“Meh” … that has been the typical investor reaction to an allocation in international stocks for the last decade. And rightly so. We can discuss the merits of geographic diversification in equities all day long, but in recent years the chronic underperformance of this part of the market raises the question: Why even bother?
Below, a price return chart of the S&P 500 Index (U.S. stocks) vs. the MSCI EAFE Index (international developed country stocks excluding Canada and the U.S.) reflects relative performance since 2012:
Source: Bloomberg
Calling the S&P 500 price outperformance of over 150% during this period a trouncing would be an understatement. While opinions about this underperformance are many, most market gurus will tell you that asset prices during the last ten years or so were heavily influenced by stubbornly low interest rates and global deflationary pressures. These factors made U.S. stocks, specifically large U.S. tech stocks, the most compelling investments in a typical balanced portfolio.
But perhaps we are seeing a trend change here. International stocks have outperformed the S&P 500 in the last six months – since the most recent equity market low in October 2022. During this period, the MSCI EAFE has outperformed the S&P 500 by ~11% – decent performance from an asset class that has been lying face down on the mat for about a decade (see chart below).
The MSCI EAFE also outperformed the S&P 500 during calendar year 2022, but both were negative.
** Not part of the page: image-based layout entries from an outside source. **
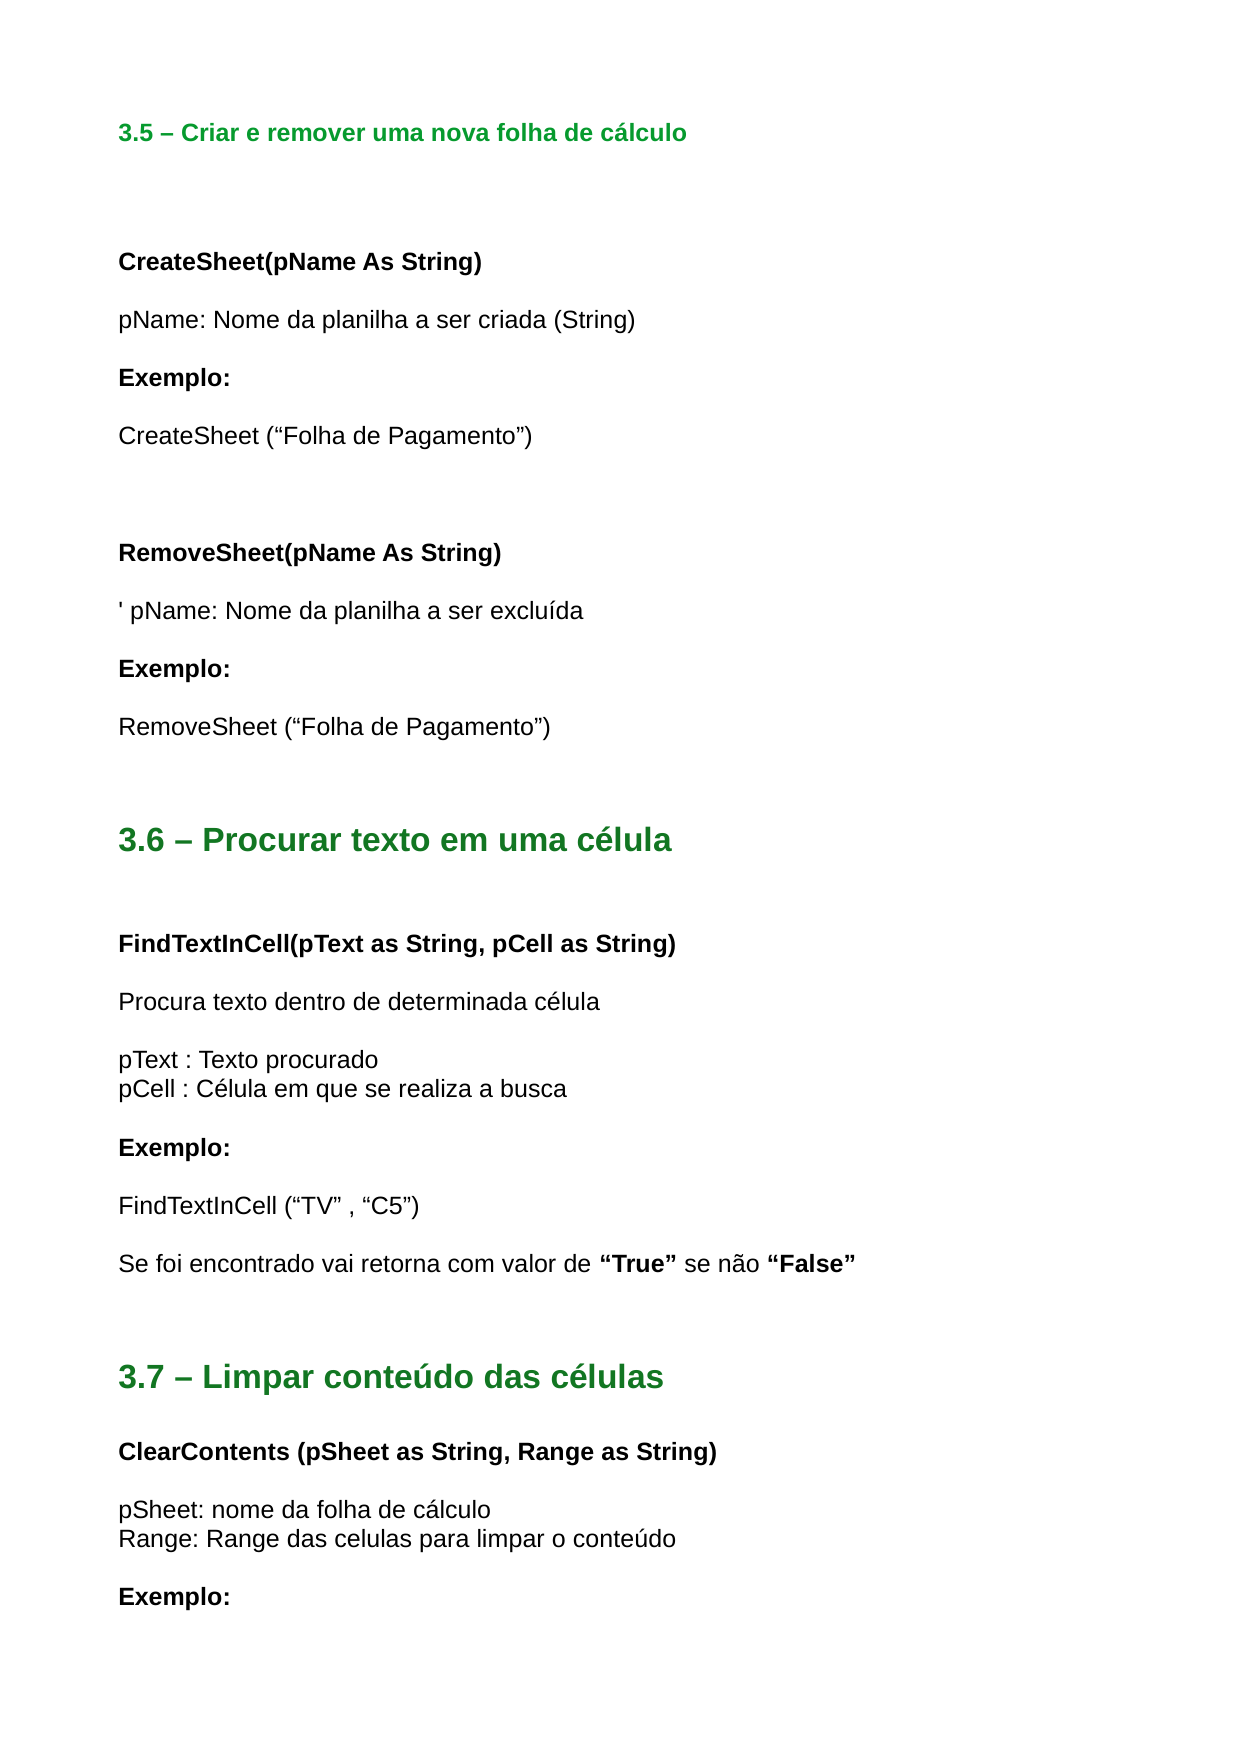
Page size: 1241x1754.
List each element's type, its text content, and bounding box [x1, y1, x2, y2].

text pText : Texto procurado [118, 1045, 1122, 1074]
text Procura texto dentro de determinada célula [118, 987, 1122, 1045]
subtitle 3.6 – Procurar texto em uma célula [118, 820, 1122, 858]
text FindTextInCell(pText as String, pCell as String) [118, 900, 1122, 958]
text Se foi encontrado vai retorna com valor de “True” se não “False” [118, 1249, 1122, 1307]
text CreateSheet (“Folha de Pagamento”) [118, 421, 1122, 450]
text pCell : Célula em que se realiza a busca Exemplo: [118, 1074, 1122, 1191]
text RemoveSheet (“Folha de Pagamento”) [118, 712, 1122, 741]
text pSheet: nome da folha de cálculo [118, 1495, 1122, 1524]
text pName: Nome da planilha a ser criada (String) [118, 305, 1122, 334]
text Exemplo: [118, 1582, 1122, 1611]
text RemoveSheet(pName As String) [118, 537, 1122, 567]
text Exemplo: [118, 363, 1122, 392]
text Range: Range das celulas para limpar o conteúdo [118, 1524, 1122, 1553]
text ' pName: Nome da planilha a ser excluída [118, 596, 1122, 625]
text CreateSheet(pName As String) [118, 247, 1122, 276]
text FindTextInCell (“TV” , “C5”) [118, 1191, 1122, 1220]
subtitle 3.7 – Limpar conteúdo das células [118, 1357, 1122, 1395]
text Exemplo: [118, 654, 1122, 683]
subtitle 3.5 – Criar e remover uma nova folha de cálculo [118, 118, 1122, 147]
text ClearContents (pSheet as String, Range as String) [118, 1437, 1122, 1466]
We’ll call that a partial win. Unfortunately, last year we saw record outflows from European stocks, which means, collectively, nobody owns enough of these stocks today to benefit from positive developments.
Another bright spot is Japan. Over the last twelve months (March ’22 to March ’23), the Japanese index (TOPIX) has outperformed the S&P 500 by 11% and bested it by 16% over the last two years.
We understand that the global news is, largely, terrible so it’s hard to imagine how things might improve. But stocks often look past the headlines on page A1 (if you still read an actual newspaper) and look toward other factors in the future. Many investment strategists – including ourselves – are in agreement that several factors are lining up in favor of international stocks. These include:
- Sustainably higher interest rates – historically, a higher interest rate regime benefits non-U.S. cyclical stocks.
- The dollar retreating against other major currencies – all else being equal, international stocks are worth more with a falling dollar.
- The reopening of China – this will have a positive impact on certain European stocks (e.g., France’s Louis Vuitton is going to sell more luxury items in China this year. Its stock price is doing its best imitation of a 45-degree angle – up and to the right).
- Earnings growth in some sectors abroad is stronger than in the U.S.
We believe this trend of international stocks outperforming U.S. stocks can continue and, therefore, are tactically overweight international stocks. We express this view by purchasing internationally focused ETFs and specific stocks headquartered and conducting business outside the U.S. (across Europe and developed Asia).
If you are still “Meh” on the whole topic, we will leave you with this final thought. Earlier this month, America’s favorite nonagenarian investor with a history of buying large, high-quality U.S. businesses (Apple, Coke, American Express…) traveled to Japan. Why? To invest in Japanese companies. Clearly something these days is compelling Mr. Buffett to look beyond U.S. borders and increase his stakes abroad.